__Exercise aim__.
What is wanted is every record, duplicated word for word.

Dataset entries
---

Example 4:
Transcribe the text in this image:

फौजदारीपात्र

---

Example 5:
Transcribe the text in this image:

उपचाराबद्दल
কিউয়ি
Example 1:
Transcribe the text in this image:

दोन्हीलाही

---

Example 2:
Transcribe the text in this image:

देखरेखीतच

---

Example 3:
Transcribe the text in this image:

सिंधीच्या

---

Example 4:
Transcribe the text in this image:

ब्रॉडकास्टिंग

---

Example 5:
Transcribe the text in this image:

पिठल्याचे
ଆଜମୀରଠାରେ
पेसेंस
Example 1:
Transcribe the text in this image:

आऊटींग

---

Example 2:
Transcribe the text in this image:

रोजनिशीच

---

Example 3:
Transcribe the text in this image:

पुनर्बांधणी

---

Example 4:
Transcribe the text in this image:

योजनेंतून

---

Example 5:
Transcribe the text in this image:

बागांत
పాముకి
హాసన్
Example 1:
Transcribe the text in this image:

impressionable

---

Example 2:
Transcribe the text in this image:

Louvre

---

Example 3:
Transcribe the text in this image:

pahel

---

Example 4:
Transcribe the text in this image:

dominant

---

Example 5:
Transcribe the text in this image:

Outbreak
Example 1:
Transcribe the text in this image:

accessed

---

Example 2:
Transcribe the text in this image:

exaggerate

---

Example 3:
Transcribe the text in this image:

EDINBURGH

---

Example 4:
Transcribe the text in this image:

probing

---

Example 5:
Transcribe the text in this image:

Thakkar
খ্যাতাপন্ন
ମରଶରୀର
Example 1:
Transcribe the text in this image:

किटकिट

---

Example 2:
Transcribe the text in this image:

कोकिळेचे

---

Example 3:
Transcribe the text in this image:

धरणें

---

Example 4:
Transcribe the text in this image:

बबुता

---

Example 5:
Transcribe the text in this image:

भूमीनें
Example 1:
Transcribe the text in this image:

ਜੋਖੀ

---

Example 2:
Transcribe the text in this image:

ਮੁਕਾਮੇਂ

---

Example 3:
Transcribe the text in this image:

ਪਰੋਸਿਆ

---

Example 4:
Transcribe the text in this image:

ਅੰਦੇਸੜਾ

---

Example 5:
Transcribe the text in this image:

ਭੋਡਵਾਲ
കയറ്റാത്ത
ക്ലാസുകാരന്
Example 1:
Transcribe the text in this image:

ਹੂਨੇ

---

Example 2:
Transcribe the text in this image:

__Task response__.
---

Example 4:
Transcribe the text in this image:

फौजदारीपात्र

---

Example 5:
Transcribe the text in this image:

उपचाराबद्दल
কিউয়ি
Example 1:
Transcribe the text in this image:

दोन्हीलाही

---

Example 2:
Transcribe the text in this image:

देखरेखीतच

---

Example 3:
Transcribe the text in this image:

सिंधीच्या

---

Example 4:
Transcribe the text in this image:

ब्रॉडकास्टिंग

---

Example 5:
Transcribe the text in this image:

पिठल्याचे
ଆଜମୀରଠାରେ
पेसेंस
Example 1:
Transcribe the text in this image:

आऊटींग

---

Example 2:
Transcribe the text in this image:

रोजनिशीच

---

Example 3:
Transcribe the text in this image:

पुनर्बांधणी

---

Example 4:
Transcribe the text in this image:

योजनेंतून

---

Example 5:
Transcribe the text in this image:

बागांत
పాముకి
హాసన్
Example 1:
Transcribe the text in this image:

impressionable

---

Example 2:
Transcribe the text in this image:

Louvre

---

Example 3:
Transcribe the text in this image:

pahel

---

Example 4:
Transcribe the text in this image:

dominant

---

Example 5:
Transcribe the text in this image:

Outbreak
Example 1:
Transcribe the text in this image:

accessed

---

Example 2:
Transcribe the text in this image:

exaggerate

---

Example 3:
Transcribe the text in this image:

EDINBURGH

---

Example 4:
Transcribe the text in this image:

probing

---

Example 5:
Transcribe the text in this image:

Thakkar
খ্যাতাপন্ন
ମରଶରୀର
Example 1:
Transcribe the text in this image:

किटकिट

---

Example 2:
Transcribe the text in this image:

कोकिळेचे

---

Example 3:
Transcribe the text in this image:

धरणें

---

Example 4:
Transcribe the text in this image:

बबुता

---

Example 5:
Transcribe the text in this image:

भूमीनें
Example 1:
Transcribe the text in this image:

ਜੋਖੀ

---

Example 2:
Transcribe the text in this image:

ਮੁਕਾਮੇਂ

---

Example 3:
Transcribe the text in this image:

ਪਰੋਸਿਆ

---

Example 4:
Transcribe the text in this image:

ਅੰਦੇਸੜਾ

---

Example 5:
Transcribe the text in this image:

ਭੋਡਵਾਲ
കയറ്റാത്ത
ക്ലാസുകാരന്
Example 1:
Transcribe the text in this image:

ਹੂਨੇ

---

Example 2:
Transcribe the text in this image:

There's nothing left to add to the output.